## What is required
When you write out the records, keep every word exact and drop the pictures.

## Provided data
=== Section Start ===

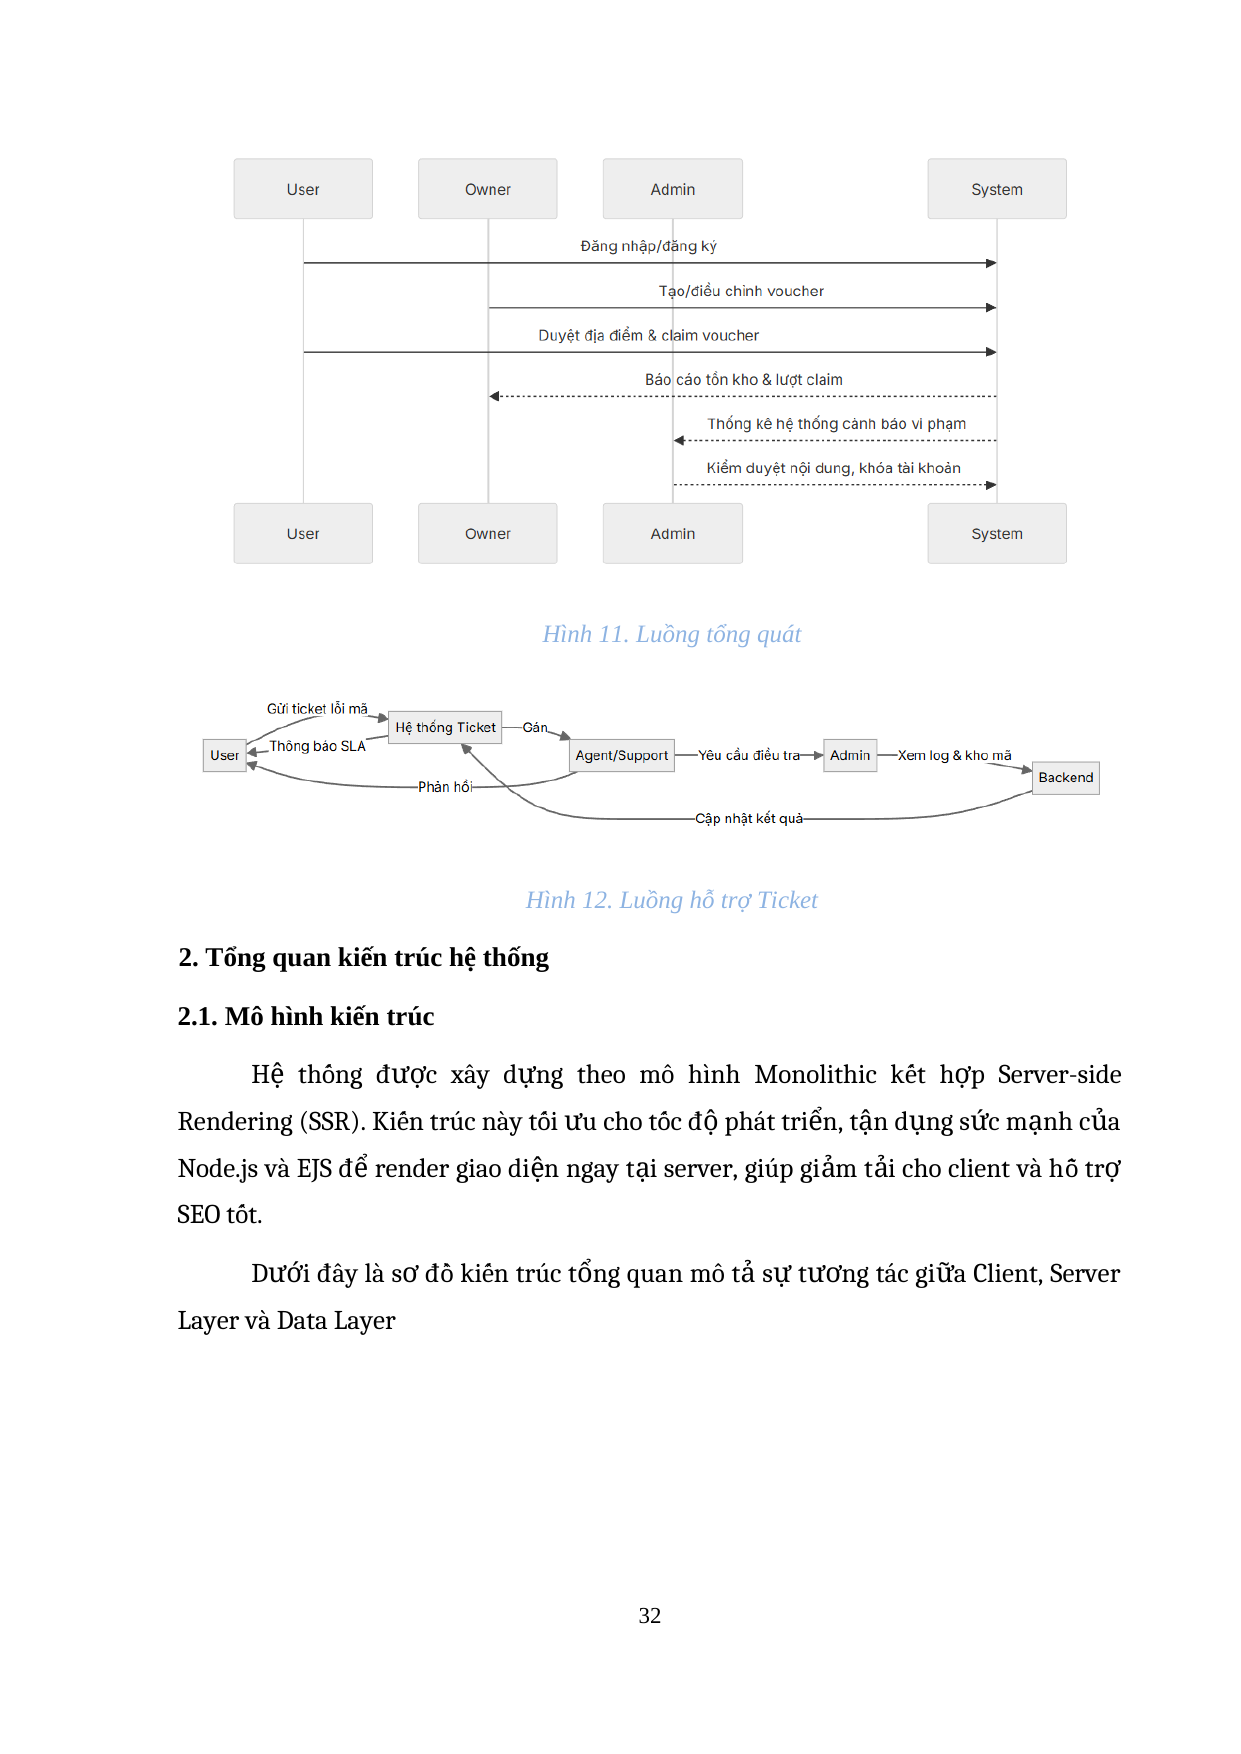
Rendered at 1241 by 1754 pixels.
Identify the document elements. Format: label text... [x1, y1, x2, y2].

text Hình 12. Luồng hỗ trợ Ticket [222, 885, 1122, 914]
text Dưới đây là sơ đồ kiến trúc tổng quan mô tả sự tương tác giữa Client, Server Layer và Data Layer [177, 1258, 1122, 1336]
subtitle 2.1. Mô hình kiến trúc [177, 1000, 1107, 1031]
text Hệ thống được xây dựng theo mô hình Monolithic kết hợp Server-side Rendering (SSR). Kiến trúc này tối ưu cho tốc độ phát triển, tận dụng sức mạnh của Node.js và EJS để render giao diện ngay tại server, giúp giảm tải cho client và hỗ trợ SEO tốt. [177, 1059, 1122, 1230]
subtitle 2. Tổng quan kiến trúc hệ thống [178, 941, 1107, 972]
picture [177, 118, 1123, 594]
text Hình 11. Luồng tổng quát [222, 619, 1122, 648]
picture [177, 675, 1123, 860]
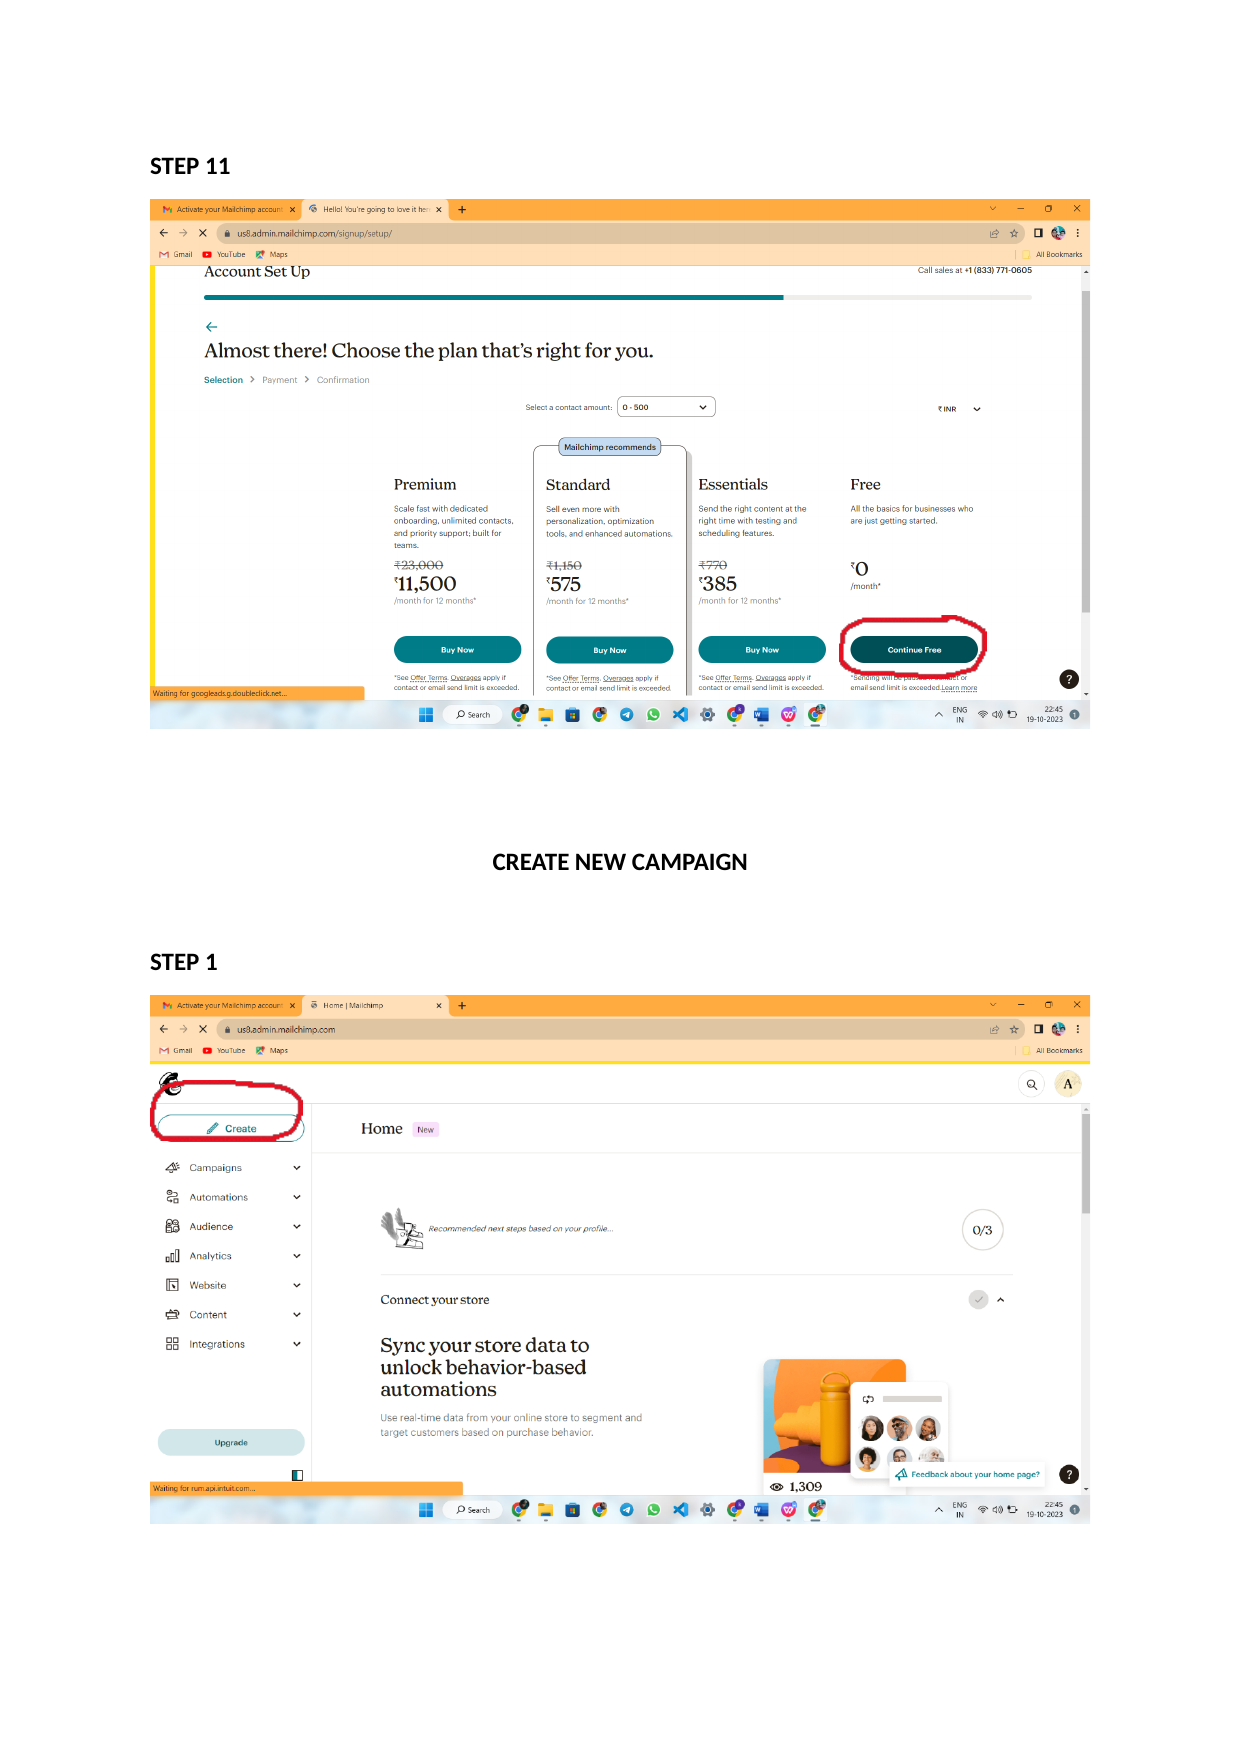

=== Section End ===

## Task solution
Rendered at 1241 by 1754 pixels.
Identify the document elements. Format: label text... [x1, y1, x2, y2].

text Hình 12. Luồng hỗ trợ Ticket [222, 885, 1122, 914]
text Dưới đây là sơ đồ kiến trúc tổng quan mô tả sự tương tác giữa Client, Server Layer và Data Layer [177, 1258, 1122, 1336]
subtitle 2.1. Mô hình kiến trúc [177, 1000, 1107, 1031]
text Hệ thống được xây dựng theo mô hình Monolithic kết hợp Server-side Rendering (SSR). Kiến trúc này tối ưu cho tốc độ phát triển, tận dụng sức mạnh của Node.js và EJS để render giao diện ngay tại server, giúp giảm tải cho client và hỗ trợ SEO tốt. [177, 1059, 1122, 1230]
subtitle 2. Tổng quan kiến trúc hệ thống [178, 941, 1107, 972]
picture [177, 118, 1123, 594]
text Hình 11. Luồng tổng quát [222, 619, 1122, 648]
picture [177, 675, 1123, 860]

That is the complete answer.